# [Provided passage]
-=-=-

# Forum Home Renovation Landscaping, Gardening & Outdoors  Cheap driveway alternative

## robbie1977

Hi,  looking for some inspiration/ideas to overcome a driveway issue.  We've recently spent some substantial money on underpinning the back corner of our house, and have been advised that the cause of the house sinking was due to the funneling of water from the driveway to under the rear of the house.  We have a limited budget, and the current idea is to rip up the existing driveway, level the ground, lay some aggy pipe, and cover with crushed rock.  We're looking for any other cheap solutions you guys might have. Thanks in advance!

----------


## Calm

Any chance of a photo to see the problem.

----------


## SPIRIT

put a storm water drain at the end of the driveway and it into the house pipes

----------


## OBBob

Why does the eisting drive have to be removed? Couldn't you just just add a collection grate at the low point where the water is collecting and connect into the existing storm water drains?

----------


## patty

As Calm stated A picture would be really handy!

-=-=-

# [Job 1]
Answer these questions using the driveway thread:
(a) According to the original post, what had caused the house to sink?
(b) Where does SPIRIT suggest placing a storm water drain?
(c) Which two posters ask for a photo?
# [Job 2]
In the driveway thread, why does the original poster want to change the driveway, and why is a cheap solution needed? Answer in one to three sentences.
# [Job 3]
Write the next reply in the driveway thread.

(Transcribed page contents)
-=-=-

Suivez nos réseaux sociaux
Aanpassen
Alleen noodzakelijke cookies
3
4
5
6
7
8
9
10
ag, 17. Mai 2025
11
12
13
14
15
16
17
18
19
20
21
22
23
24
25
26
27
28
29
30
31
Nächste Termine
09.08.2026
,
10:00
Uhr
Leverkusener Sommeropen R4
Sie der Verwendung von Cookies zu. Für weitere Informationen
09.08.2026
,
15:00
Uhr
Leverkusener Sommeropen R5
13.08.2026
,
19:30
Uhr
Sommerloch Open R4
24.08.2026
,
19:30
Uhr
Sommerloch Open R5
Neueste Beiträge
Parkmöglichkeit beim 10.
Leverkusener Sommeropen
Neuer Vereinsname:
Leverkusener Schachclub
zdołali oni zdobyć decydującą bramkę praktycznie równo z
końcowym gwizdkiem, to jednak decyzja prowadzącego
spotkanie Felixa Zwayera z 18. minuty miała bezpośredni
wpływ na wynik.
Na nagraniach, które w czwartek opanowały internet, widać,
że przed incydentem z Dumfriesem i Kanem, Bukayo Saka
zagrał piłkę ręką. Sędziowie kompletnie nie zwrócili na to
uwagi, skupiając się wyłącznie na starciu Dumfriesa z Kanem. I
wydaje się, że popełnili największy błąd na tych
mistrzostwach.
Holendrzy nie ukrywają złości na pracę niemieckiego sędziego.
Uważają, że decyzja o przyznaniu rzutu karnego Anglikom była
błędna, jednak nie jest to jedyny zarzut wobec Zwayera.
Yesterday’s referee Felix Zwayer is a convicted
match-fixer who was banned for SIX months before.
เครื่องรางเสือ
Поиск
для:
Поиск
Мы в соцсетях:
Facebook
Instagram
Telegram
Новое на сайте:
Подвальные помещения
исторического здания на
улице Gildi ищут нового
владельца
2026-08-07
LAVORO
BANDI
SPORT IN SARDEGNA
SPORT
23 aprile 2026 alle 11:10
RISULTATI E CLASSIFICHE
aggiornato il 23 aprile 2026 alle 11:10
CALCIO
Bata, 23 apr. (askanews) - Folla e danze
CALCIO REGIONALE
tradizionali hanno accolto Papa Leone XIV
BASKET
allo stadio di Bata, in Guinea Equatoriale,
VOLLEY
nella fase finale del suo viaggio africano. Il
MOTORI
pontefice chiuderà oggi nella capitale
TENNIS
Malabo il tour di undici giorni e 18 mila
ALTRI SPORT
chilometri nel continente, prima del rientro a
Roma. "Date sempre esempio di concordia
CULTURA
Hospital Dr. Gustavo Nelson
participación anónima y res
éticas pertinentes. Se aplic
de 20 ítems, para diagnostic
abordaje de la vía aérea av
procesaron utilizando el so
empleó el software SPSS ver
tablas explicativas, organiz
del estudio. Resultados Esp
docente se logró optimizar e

-=-=-

# [Response box 1]
(a) Water funneling from the driveway to under the rear of the house.
(b) At the end of the driveway.
(c) Calm and patty.

# [Response box 2]
The poster was advised that the back corner of the house sank because water was funneling from the driveway to under the rear of the house. After spending substantial money on underpinning, they have a limited budget, so they want an inexpensive fix.

# [Response box 3]
----------


## sports fan

my local tip sells crushed concrete, brick and terracotta.. builders use it for temporary access onto muddy sites excellent drainage.  i dont actually mind the look of it ! from memory its around $20 - $30 a tonne.. cheap! and yer doing the environment a favour

----------


## robbie1977

thanks for all the replies, tried to get photo but with success the area affected is covered with  broken cement, plaster board, bricks and old floor boards. To be honest the old concrete isn't worth saving, it has cracks, ducks and dives and large pieces broken away. This is is mainly cause by the erosion from the water drainage in the area.

----------


## Terrian

> thanks for all the replies, tried to get photo but with success the area affected is covered with  broken cement, plaster board, bricks and old floor boards. To be honest the old concrete isn't worth saving, it has cracks, ducks and dives and large pieces broken away. This is is mainly cause by the erosion from the water drainage in the area.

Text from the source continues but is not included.